Finnegan Posted 1 May 2012 Posted 1 May 2012 lol Genuinely made me laugh. Thanks, Dave. My very own Puma Hardchorus.
Daggers Posted 1 May 2012 Author Posted 1 May 2012 Do Anarcho-syndicalists celebrate birthdays? Fvck yeh. It's all anarcho-syndicalists do, and they do it best.
Webbo Posted 1 May 2012 Posted 1 May 2012 In that case I'll bring the Vimto. Pen-blwydd hapus Finners.
Finnegan Posted 1 May 2012 Posted 1 May 2012 In that case I'll bring the Vimto. Pen-blwydd hapus Finners. Diolch, Webbo. I do love a bit of Vimto. My boss gave me a bottle of JD, we'll have to put the two together, that strikes me as an interesting mix. That is of course if a civil majority ratify this motion at the bi-weekly meeting.

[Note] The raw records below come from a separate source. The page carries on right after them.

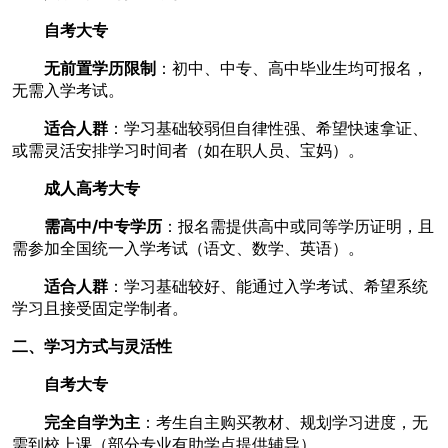
自考大专
无前置学历限制
：初中、中专、高中毕业生均可报名，
无需入学考试。
适合人群
：学习基础较弱但自律性强、希望快速拿证、
或需灵活安排学习时间者（如在职人员、宝妈）。
成人高考大专
需高中/中专学历
：报名需提供高中或同等学历证明，且
需参加全国统一入学考试（语文、数学、英语）。
适合人群
：学习基础较好、能通过入学考试、希望系统
学习且接受固定学制者。
二、学习方式与灵活性
自考大专
完全自学为主
：考生自主购买教材、规划学习进度，无
需到校上课（部分专业有助学点提供辅导）。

Trav Le Bleu Posted 1 May 2012 Posted 1 May 2012 Stop the arse licking... he`s a tvvat. I do like Finners, but all the same
sphericalfox Posted 1 May 2012 Posted 1 May 2012 I don't know whether to wish him a happy birthday or tell him he's a twat. HAPPY BIRTHDAY TWAT! that's the best I can do. maybe you'll be reciprocal on my day of birth if I shared it.
21st Century Fox Posted 1 May 2012 Posted 1 May 2012 Happy Birthday to the King of the Rep Whores! Long may you reign!
Finnegan Posted 1 May 2012 Posted 1 May 2012 I do like Finners, but all the same I don't know whether to wish him a happy birthday or tell him he's a twat. HAPPY BIRTHDAY TWAT! that's the best I can do. maybe you'll be reciprocal on my day of birth if I shared it. I've got to be honest, when I saw the thread title I was expecting someone picking a fight. I was almost disappointed.
Rincewind Posted 1 May 2012 Posted 1 May 2012 Can't think of an appropriate word of congrats or insult so I'll just go along with all the previous posters.
I am Rod Hull Posted 1 May 2012 Posted 1 May 2012 I've got to be honest, when I saw the thread title I was expecting someone picking a fight. I was almost disappointed. I wasn`t picking a fight, I have 42 ways of killing a man with a ring pull, so it wouldn`t be fair on you and i`m all about fair play.
Finnegan Posted 1 May 2012 Posted 1 May 2012 I wasn`t picking a fight, I have 42 ways of killing a man with a ring pull, so it wouldn`t be fair on you and i`m all about fair play. You can't fight me, I don't exist.
cambridgefox Posted 1 May 2012 Posted 1 May 2012 Happy Birthday to you Happy Birthday to you He avoids the main forum and rightly so to!
I am Rod Hull Posted 1 May 2012 Posted 1 May 2012 You can't fight me, I don't exist. If you don`t exist, you can`t eat this lovely cake I made you. (Daggers can`t have any either, the food colouring makes him hyper)
Finnegan Posted 1 May 2012 Posted 1 May 2012 That's not actually synthetic food colouring, it's the blood of discarded trolls.
Finnegan Posted 1 May 2012 Posted 1 May 2012 That is the greatest cake I've ever seen. It's also quite probably shopped.
The Doctor Posted 1 May 2012 Posted 1 May 2012 Putting effort into making a cake is pointless though, might as well just go shopping for it.
I am Rod Hull Posted 1 May 2012 Posted 1 May 2012 That's not actually synthetic food colouring, it's the blood of discarded trolls. I`m going to tell you something now, I invented the word "troll" for the internet years ago (I`m being serious) on a gaming site. In other news, I met a bloke last week who was the original lead guitarist in Judas Priest, whilst working in Wolverhampton. Both true stories (I`m not kidding).
sphericalfox Posted 1 May 2012 Posted 1 May 2012 I`m going to tell you something now, I invented the word troll for the internet years ago (I`m being serious) on a gaming site. In other news, I met a bloke last week who was the original lead guitarist in Judas Priest, whilst working in Wolverhampton. Both true stories (I`m not kidding). Why is your apostrophe broken?